Nearly 150,000 New York City public school students are homeless

By Philip Guelpa
24 October 2018

The ever-growing crisis of housing and homelessness in New York City is forcefully emphasized by newly released data which documents that during the last school year more than one in ten public school students, approximately 150,000 out of 1.1 million, were without permanent housing. This is the highest number ever recorded, and the third year in a row that the total has exceeded 100,000.

The surge in student homelessness comes at a time when the city’s overall homeless population is also at record levels, exposing the utter fraud of “progressive” mayor Democrat Bill de Blasio’s pledges to address the critical lack of affordable housing.

The report, prepared by Advocates for Children of New York based on data collected by the State of New York, shows the dramatic growth of youth homelessness since the start of the economic crisis a decade ago. The number of homeless students was just short of 51,000 during the 2007-08 school year, demonstrating a nearly three-fold increase over the last decade.

Homeless students include both those living in city shelters, approximately 38,000 in 2017, and those temporarily living “doubled up” with relatives or friends. According to the city, so far this year the number of families with children living in shelters is over 40,000. Another 5,600 were staying in cars, parks, campgrounds, trailers or abandoned buildings.

The situation has continued to worsen during de Blasio’s five years in office. Between the 2016-17 and 2017-18 school years, the homeless student population grew by nearly 3,100, a 3 percent increase in a single year.

The problem is especially severe in 144 of the city’s 1,800 public schools, where a third of the students are homeless. The homeless student population is concentrated in the city’s poorer neighborhoods: most especially the Bronx (nearly 40,000), but also northern Manhattan, and sections of Brooklyn and Queens.

The impact of homelessness on these young people is demonstrable.

Students living in shelters tend to have a significant number of absences, averaging 30 days in 2017-18. Due to the distance between shelters and schools, some students have substantial commutes, adding to stress and loss of time. The city’s band aid solution is to move some families to shelters closer to their children’s schools. So far, only 200 have been relocated.

Statistics indicate that homelessness has a severe impact on academic performance. Only 12 percent of students living in shelters passed the state math exam, and only 15 percent passed the English exam in 2015-16. They are also less likely to graduate high school on time.

Support services for homeless students are meager. There is one social worker for every 1,660 students. More than 100 schools with at least 50 homeless students have no dedicated social worker focused on their needs. The precariousness of even these services is reflected in that funding for all such services is not secure, but subject to the vagaries of the city’s annual budget process.

The negative effects of homelessness on young people will have consequences throughout their lives.
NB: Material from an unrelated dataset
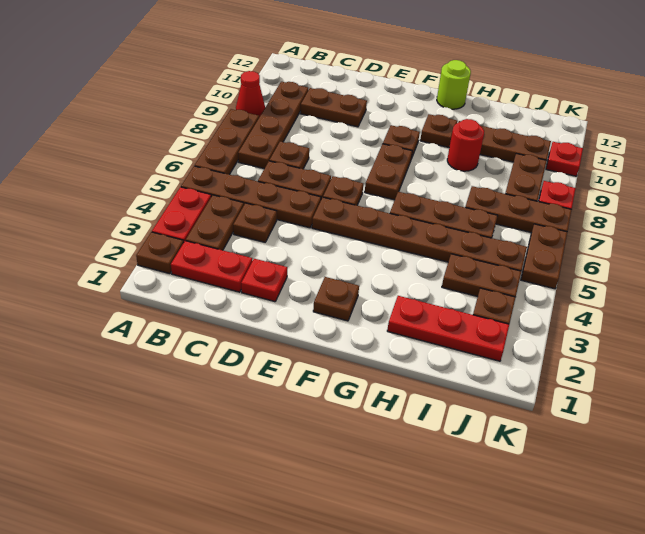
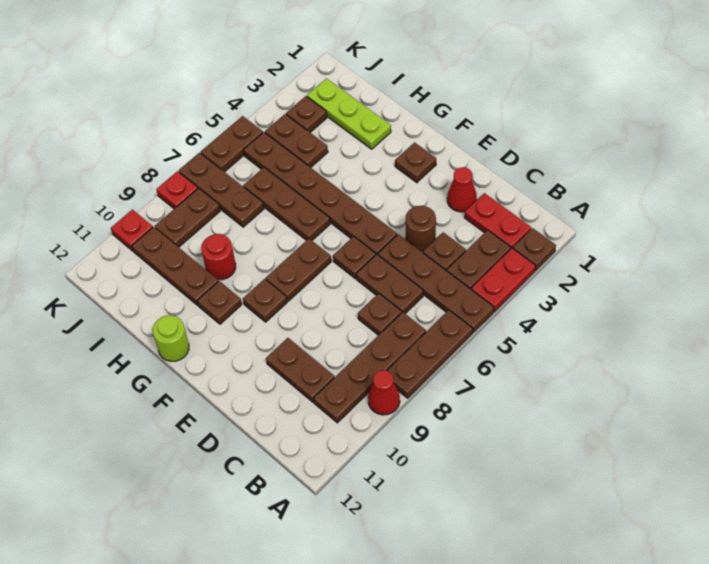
red 1x1 plate [241,259,287,302] -> red 1x1 cone [447,167,477,212]
none -> brown 1x1 round brick [406,206,436,251]
red 1x3 plate [387,296,509,361] -> lime 1x3 plate [307,78,391,149]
In one of the richest cities in the world, the fact that 150,000 children have no permanent home represents a criminal indictment of the capitalist system. The token and ineffective efforts by the de Blasio administration to address the problem only highlight the immense and growing level of economic inequality that exists in New York and the fact that the city’s ultra-wealthy financial and corporate elite are totally indifferent to its working population. Only a worker’s government implementing a socialist program will be able to address the twin problems of poverty and homelessness.